The data Start Marker

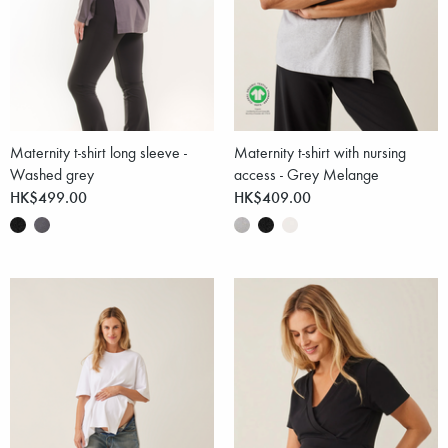
Maternity t-shirt long sleeve -
Maternity t-shirt with nursing
Washed grey
access - Grey Melange
HK$499.00
HK$409.00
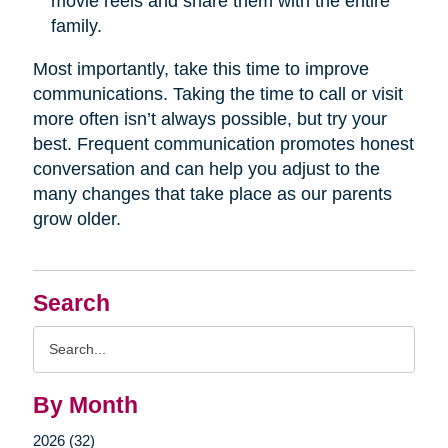
movie reels and share them with the entire
family.
Most importantly, take this time to improve
communications. Taking the time to call or visit
more often isn’t always possible, but try your
best. Frequent communication promotes honest
conversation and can help you adjust to the
many changes that take place as our parents
grow older.
Search
Search
Query
By Month
2026 (32)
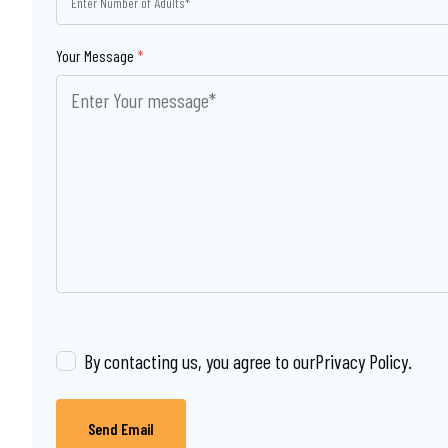
Your Message
*
By contacting us, you agree to our
Privacy Policy
.
Send Email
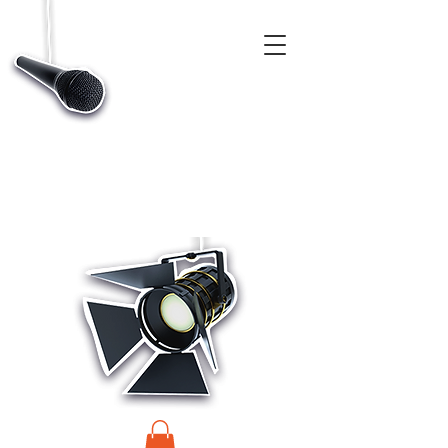
CASTINGS, APP & TALENT DATABASE SERVICE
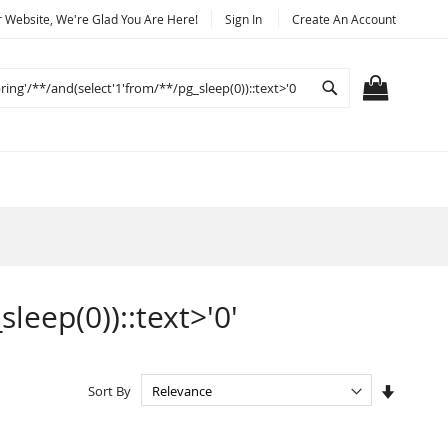
Website, We're Glad You Are Here!
Sign In
Create An Account
Search
MY CART
sleep(0))::text>'0'
Set
Sort By
Ascendi
Directio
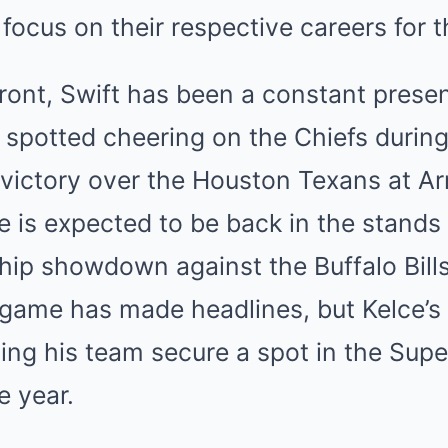
 focus on their respective careers for t
front, Swift has been a constant presen
spotted cheering on the Chiefs during
d victory over the Houston Texans at 
 is expected to be back in the stands
p showdown against the Buffalo Bills.
game has made headlines, but Kelce’s 
ing his team secure a spot in the Supe
e year.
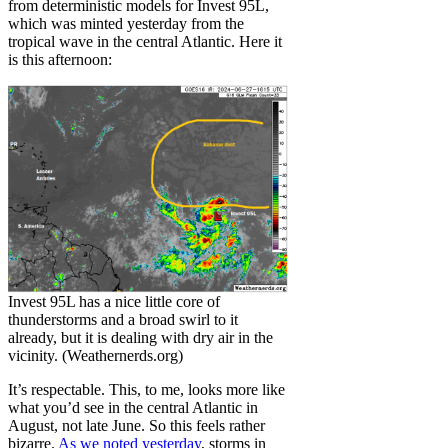
from deterministic models for Invest 95L,
which was minted yesterday from the
tropical wave in the central Atlantic. Here it
is this afternoon:
Invest 95L has a nice little core of
thunderstorms and a broad swirl to it
already, but it is dealing with dry air in the
vicinity. (Weathernerds.org)
It’s respectable. This, to me, looks more like
what you’d see in the central Atlantic in
August, not late June. So this feels rather
bizarre.
As we noted yesterday
, storms in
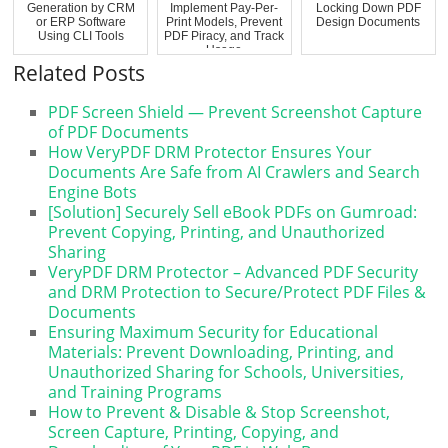
Generation by CRM
Implement Pay-Per-
Locking Down PDF
or ERP Software
Print Models, Prevent
Design Documents
Using CLI Tools
PDF Piracy, and Track
Usage
Related Posts
PDF Screen Shield — Prevent Screenshot Capture
of PDF Documents
How VeryPDF DRM Protector Ensures Your
Documents Are Safe from AI Crawlers and Search
Engine Bots
[Solution] Securely Sell eBook PDFs on Gumroad:
Prevent Copying, Printing, and Unauthorized
Sharing
VeryPDF DRM Protector – Advanced PDF Security
and DRM Protection to Secure/Protect PDF Files &
Documents
Ensuring Maximum Security for Educational
Materials: Prevent Downloading, Printing, and
Unauthorized Sharing for Schools, Universities,
and Training Programs
How to Prevent & Disable & Stop Screenshot,
Screen Capture, Printing, Copying, and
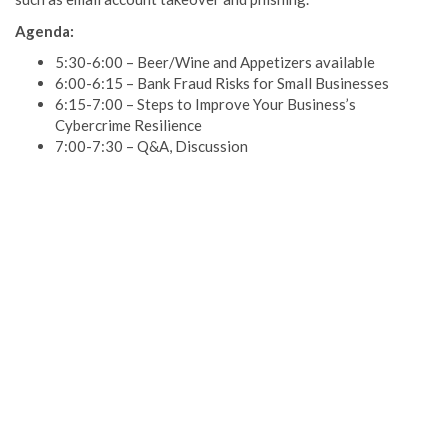
Agenda:
5:30-6:00 – Beer/Wine and Appetizers available
6:00-6:15 – Bank Fraud Risks for Small Businesses
6:15-7:00 – Steps to Improve Your Business’s
Cybercrime Resilience
7:00-7:30 – Q&A, Discussion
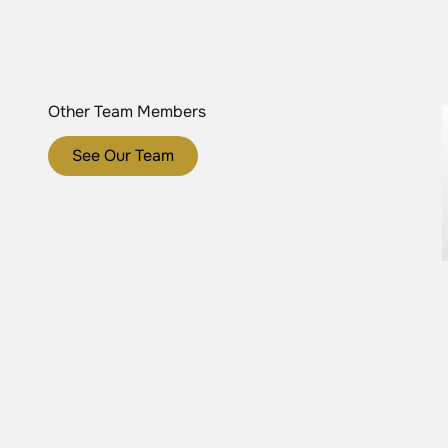
Other Team Members
See Our Team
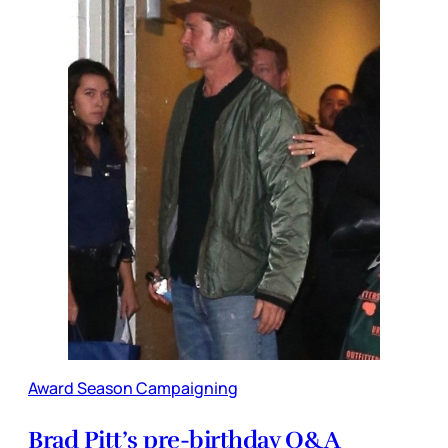
Award Season Campaigning
Brad Pitt’s pre-birthday Q&A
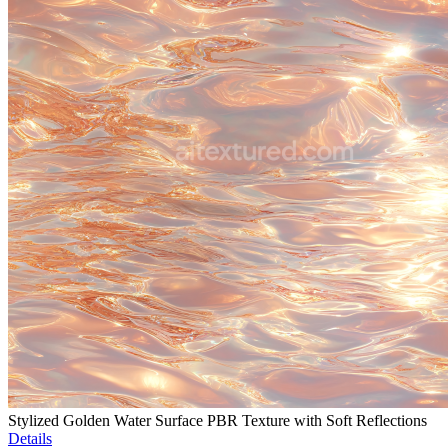
Stylized Golden Water Surface PBR Texture with Soft Reflections
Details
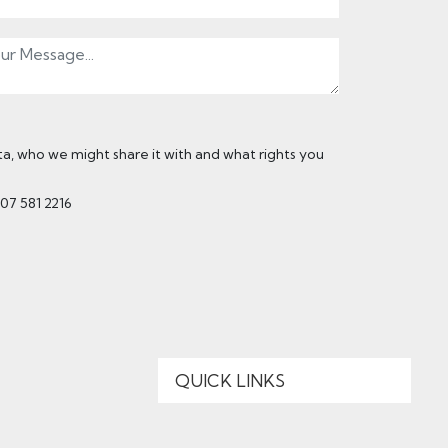
, who we might share it with and what rights you
207 581 2216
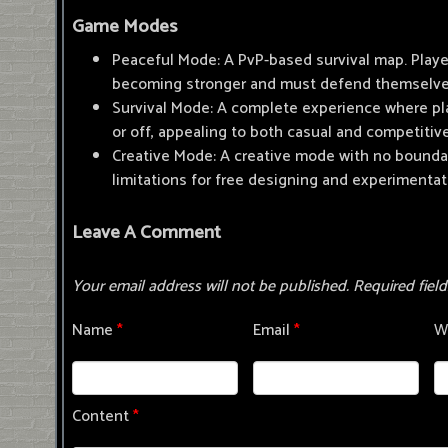
Game Modes
Peaceful Mode: A PvP-based survival map. Play
becoming stronger and must defend themselve
Survival Mode: A complete experience where pl
or off, appealing to both casual and competitiv
Creative Mode: A creative mode with no bounda
limitations for free designing and experimentat
Leave A Comment
Your email address will not be published.
Required fiel
Name
*
Email
*
W
Content
*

The data End Marker

▸ **Problem to solve**: Look above and copy only the lines from the one holding "grow older." to the one holding "207 581 2216", both included, exactly, minus the pictures.

▸ **Expected answer**:
grow older.
Search
Search
Query
By Month
2026 (32)
Your Message
*
By contacting us, you agree to our
Privacy Policy
.
Send Email
CASTINGS, APP & TALENT DATABASE SERVICE
Website, We're Glad You Are Here!
Sign In
Create An Account
Search
MY CART
sleep(0))::text>'0'
Set
Sort By
Ascendi
Directio
 focus on their respective careers for t
front, Swift has been a constant presen
spotted cheering on the Chiefs during
d victory over the Houston Texans at 
 is expected to be back in the stands
p showdown against the Buffalo Bills.
game has made headlines, but Kelce’s 
ing his team secure a spot in the Supe
e year.
from deterministic models for Invest 95L,
which was minted yesterday from the
tropical wave in the central Atlantic. Here it
is this afternoon:
Invest 95L has a nice little core of
thunderstorms and a broad swirl to it
already, but it is dealing with dry air in the
vicinity. (Weathernerds.org)
It’s respectable. This, to me, looks more like
what you’d see in the central Atlantic in
August, not late June. So this feels rather
bizarre.
As we noted yesterday
, storms in
Generation by CRM
Implement Pay-Per-
Locking Down PDF
or ERP Software
Print Models, Prevent
Design Documents
Using CLI Tools
PDF Piracy, and Track
Usage
Related Posts
PDF Screen Shield — Prevent Screenshot Capture
of PDF Documents
How VeryPDF DRM Protector Ensures Your
Documents Are Safe from AI Crawlers and Search
Engine Bots
[Solution] Securely Sell eBook PDFs on Gumroad:
Prevent Copying, Printing, and Unauthorized
Sharing
VeryPDF DRM Protector – Advanced PDF Security
and DRM Protection to Secure/Protect PDF Files &
Documents
Ensuring Maximum Security for Educational
Materials: Prevent Downloading, Printing, and
Unauthorized Sharing for Schools, Universities,
and Training Programs
How to Prevent & Disable & Stop Screenshot,
Screen Capture, Printing, Copying, and
Agenda:
5:30-6:00 – Beer/Wine and Appetizers available
6:00-6:15 – Bank Fraud Risks for Small Businesses
6:15-7:00 – Steps to Improve Your Business’s
Cybercrime Resilience
7:00-7:30 – Q&A, Discussion
Other Team Members
See Our Team
Award Season Campaigning
Brad Pitt’s pre-birthday Q&A
Stylized Golden Water Surface PBR Texture with Soft Reflections
Details
, who we might share it with and what rights you
207 581 2216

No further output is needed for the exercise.